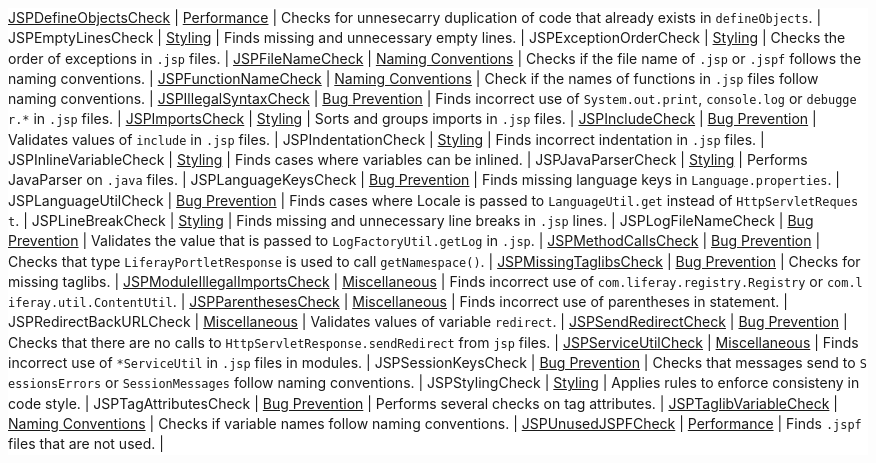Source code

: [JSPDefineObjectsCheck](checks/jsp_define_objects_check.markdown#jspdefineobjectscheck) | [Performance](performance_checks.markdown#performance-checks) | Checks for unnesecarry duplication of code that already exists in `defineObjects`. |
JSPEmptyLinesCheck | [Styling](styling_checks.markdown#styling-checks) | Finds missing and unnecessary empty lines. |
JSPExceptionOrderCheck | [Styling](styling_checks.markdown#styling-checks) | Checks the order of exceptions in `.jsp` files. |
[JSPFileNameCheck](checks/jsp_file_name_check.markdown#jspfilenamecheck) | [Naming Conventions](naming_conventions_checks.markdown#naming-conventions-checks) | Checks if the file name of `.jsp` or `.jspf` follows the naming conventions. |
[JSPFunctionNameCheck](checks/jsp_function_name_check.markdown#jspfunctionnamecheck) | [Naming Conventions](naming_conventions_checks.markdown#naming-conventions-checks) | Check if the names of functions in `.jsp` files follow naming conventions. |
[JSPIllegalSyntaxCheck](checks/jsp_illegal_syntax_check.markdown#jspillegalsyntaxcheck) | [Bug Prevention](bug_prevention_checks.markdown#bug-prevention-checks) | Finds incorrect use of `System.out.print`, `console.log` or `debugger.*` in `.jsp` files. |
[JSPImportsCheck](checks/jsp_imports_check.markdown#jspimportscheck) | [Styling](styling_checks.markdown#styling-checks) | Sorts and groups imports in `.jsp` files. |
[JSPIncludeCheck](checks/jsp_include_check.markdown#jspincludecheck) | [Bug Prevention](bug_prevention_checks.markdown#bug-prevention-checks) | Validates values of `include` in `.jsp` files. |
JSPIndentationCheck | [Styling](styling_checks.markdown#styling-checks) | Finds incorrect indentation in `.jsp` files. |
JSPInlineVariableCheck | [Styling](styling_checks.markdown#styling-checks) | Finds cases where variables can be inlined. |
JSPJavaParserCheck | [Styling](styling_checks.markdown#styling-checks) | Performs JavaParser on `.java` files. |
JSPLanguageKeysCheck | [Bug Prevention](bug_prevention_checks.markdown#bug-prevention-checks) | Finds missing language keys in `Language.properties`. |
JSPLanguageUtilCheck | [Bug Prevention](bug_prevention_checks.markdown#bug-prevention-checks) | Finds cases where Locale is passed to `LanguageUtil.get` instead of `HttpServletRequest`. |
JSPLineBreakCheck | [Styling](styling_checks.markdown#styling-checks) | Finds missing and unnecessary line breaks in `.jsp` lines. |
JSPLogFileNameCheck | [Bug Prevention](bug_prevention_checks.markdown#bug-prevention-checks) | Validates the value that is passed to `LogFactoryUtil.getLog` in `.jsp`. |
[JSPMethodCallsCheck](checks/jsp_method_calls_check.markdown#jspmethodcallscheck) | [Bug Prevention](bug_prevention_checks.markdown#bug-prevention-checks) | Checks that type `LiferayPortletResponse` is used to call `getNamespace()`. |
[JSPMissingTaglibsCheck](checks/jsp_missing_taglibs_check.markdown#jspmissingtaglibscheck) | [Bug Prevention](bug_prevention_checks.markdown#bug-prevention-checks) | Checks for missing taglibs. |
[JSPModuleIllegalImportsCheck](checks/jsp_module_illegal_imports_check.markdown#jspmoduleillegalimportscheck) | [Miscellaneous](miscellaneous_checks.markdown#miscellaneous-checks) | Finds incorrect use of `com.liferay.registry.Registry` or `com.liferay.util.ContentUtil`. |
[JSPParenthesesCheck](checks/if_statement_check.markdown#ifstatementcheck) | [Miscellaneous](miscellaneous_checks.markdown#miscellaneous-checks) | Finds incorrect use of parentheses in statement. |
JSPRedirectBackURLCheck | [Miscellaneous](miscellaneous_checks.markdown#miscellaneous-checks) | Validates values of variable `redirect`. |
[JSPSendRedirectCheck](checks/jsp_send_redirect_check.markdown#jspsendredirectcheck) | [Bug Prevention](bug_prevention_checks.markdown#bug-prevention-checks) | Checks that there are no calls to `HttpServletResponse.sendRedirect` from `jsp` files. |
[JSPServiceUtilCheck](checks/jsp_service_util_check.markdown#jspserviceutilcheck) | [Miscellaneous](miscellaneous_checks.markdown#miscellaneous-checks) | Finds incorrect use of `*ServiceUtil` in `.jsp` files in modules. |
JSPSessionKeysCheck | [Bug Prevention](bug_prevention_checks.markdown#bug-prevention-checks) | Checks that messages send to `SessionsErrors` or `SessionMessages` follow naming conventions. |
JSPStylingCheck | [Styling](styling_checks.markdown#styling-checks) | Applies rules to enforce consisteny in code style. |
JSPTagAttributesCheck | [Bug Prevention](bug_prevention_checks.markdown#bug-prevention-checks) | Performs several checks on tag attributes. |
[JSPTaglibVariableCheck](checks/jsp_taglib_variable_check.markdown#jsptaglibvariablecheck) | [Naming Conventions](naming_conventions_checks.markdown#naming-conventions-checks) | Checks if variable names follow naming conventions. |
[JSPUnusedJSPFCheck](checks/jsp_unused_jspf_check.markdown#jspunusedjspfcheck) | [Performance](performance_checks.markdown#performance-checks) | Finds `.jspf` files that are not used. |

EXERCISE BRIEF
Above are the entries. Copy exactly the part that opens with the line containing "and unnecessary line" and closes with the line containing "JSPLogFileNameCheck | [Bug", and no more.

ANSWER
JSPLineBreakCheck | [Styling](styling_checks.markdown#styling-checks) | Finds missing and unnecessary line breaks in `.jsp` lines. |
JSPLogFileNameCheck | [Bug Prevention](bug_prevention_checks.markdown#bug-prevention-checks) | Validates the value that is passed to `LogFactoryUtil.getLog` in `.jsp`. |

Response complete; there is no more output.